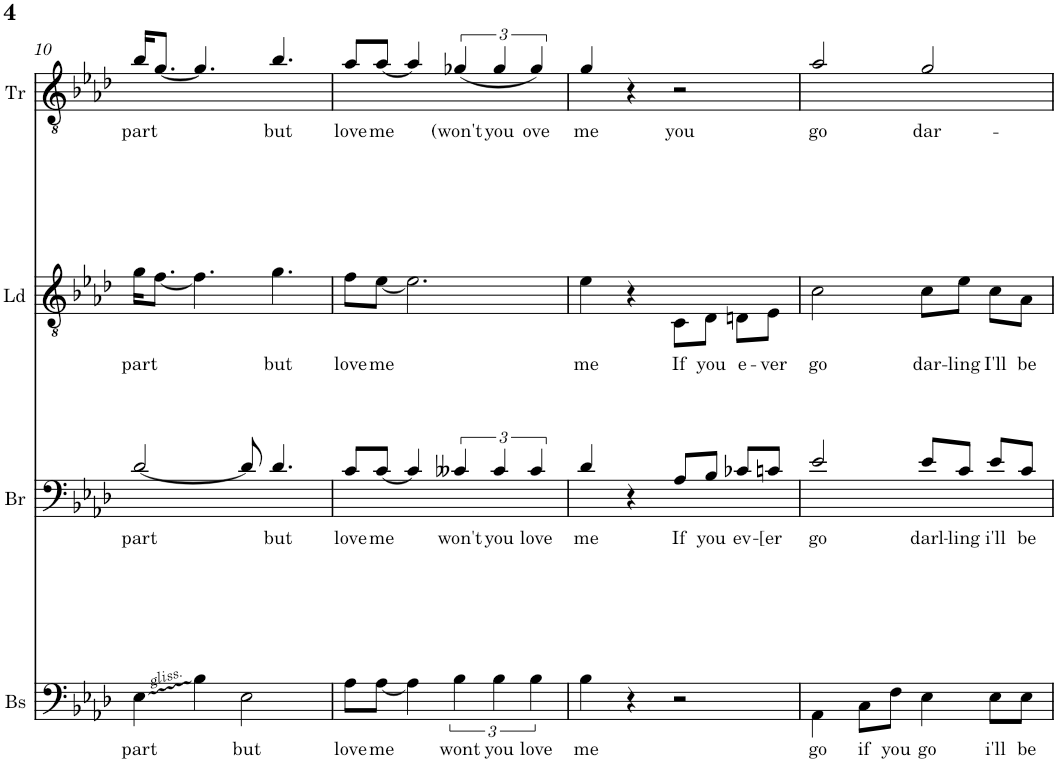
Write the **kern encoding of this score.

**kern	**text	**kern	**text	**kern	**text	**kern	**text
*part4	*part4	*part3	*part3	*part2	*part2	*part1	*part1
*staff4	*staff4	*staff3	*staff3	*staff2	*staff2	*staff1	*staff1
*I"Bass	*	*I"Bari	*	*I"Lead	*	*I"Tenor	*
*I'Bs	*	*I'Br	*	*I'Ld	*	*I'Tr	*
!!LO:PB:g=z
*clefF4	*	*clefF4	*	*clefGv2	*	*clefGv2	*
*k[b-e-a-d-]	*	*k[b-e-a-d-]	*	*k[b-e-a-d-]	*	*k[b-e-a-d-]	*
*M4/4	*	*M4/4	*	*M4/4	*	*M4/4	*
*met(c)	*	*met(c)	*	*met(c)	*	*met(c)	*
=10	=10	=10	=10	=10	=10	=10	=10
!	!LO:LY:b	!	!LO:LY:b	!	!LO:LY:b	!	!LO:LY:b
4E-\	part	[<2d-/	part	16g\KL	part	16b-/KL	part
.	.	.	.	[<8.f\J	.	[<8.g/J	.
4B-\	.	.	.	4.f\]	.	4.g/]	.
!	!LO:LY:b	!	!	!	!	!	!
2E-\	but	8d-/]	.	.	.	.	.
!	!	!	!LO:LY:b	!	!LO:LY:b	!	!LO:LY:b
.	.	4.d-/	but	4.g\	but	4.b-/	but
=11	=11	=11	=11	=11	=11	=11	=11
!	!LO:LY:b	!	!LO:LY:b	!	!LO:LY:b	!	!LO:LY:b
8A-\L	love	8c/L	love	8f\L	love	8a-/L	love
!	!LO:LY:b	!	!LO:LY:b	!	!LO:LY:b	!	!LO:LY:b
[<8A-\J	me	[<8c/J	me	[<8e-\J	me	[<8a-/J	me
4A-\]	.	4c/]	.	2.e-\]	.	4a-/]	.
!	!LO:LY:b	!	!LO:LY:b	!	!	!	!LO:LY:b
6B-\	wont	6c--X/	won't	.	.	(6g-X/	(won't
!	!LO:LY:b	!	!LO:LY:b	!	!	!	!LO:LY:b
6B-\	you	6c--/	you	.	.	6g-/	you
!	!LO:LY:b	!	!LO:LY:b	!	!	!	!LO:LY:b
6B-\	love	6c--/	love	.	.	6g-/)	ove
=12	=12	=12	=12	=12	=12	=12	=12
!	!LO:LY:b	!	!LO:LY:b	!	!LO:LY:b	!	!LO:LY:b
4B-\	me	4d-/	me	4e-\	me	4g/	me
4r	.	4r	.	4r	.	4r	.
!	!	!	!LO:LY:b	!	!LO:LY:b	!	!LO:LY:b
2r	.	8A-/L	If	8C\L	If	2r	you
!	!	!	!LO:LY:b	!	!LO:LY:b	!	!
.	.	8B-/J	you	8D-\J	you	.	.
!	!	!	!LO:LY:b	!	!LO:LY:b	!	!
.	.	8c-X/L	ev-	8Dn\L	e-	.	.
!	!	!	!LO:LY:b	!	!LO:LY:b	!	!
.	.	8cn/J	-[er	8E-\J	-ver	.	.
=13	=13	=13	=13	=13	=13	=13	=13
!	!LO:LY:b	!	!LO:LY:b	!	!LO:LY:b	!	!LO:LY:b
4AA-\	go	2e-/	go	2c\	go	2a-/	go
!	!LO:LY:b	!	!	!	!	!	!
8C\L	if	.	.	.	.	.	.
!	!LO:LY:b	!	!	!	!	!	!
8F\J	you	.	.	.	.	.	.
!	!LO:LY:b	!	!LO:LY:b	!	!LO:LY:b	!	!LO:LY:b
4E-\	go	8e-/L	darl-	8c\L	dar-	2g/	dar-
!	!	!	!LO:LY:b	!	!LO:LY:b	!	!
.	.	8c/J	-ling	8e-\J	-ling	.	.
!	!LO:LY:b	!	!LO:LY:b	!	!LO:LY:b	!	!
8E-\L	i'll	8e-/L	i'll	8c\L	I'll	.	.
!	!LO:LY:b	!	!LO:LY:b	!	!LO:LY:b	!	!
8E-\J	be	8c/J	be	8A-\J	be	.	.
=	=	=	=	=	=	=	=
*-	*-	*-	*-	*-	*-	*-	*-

= = =

**REQUIREMENT:** Which lines of the data above contain the string "love"? List each one in full, treating uppercase and lowercase as different.

**WRITTEN ANSWER:**
8A-\L	love	8c/L	love	8f\L	love	8a-/L	love
6B-\	love	6c--/	love	.	.	6g-/)	ove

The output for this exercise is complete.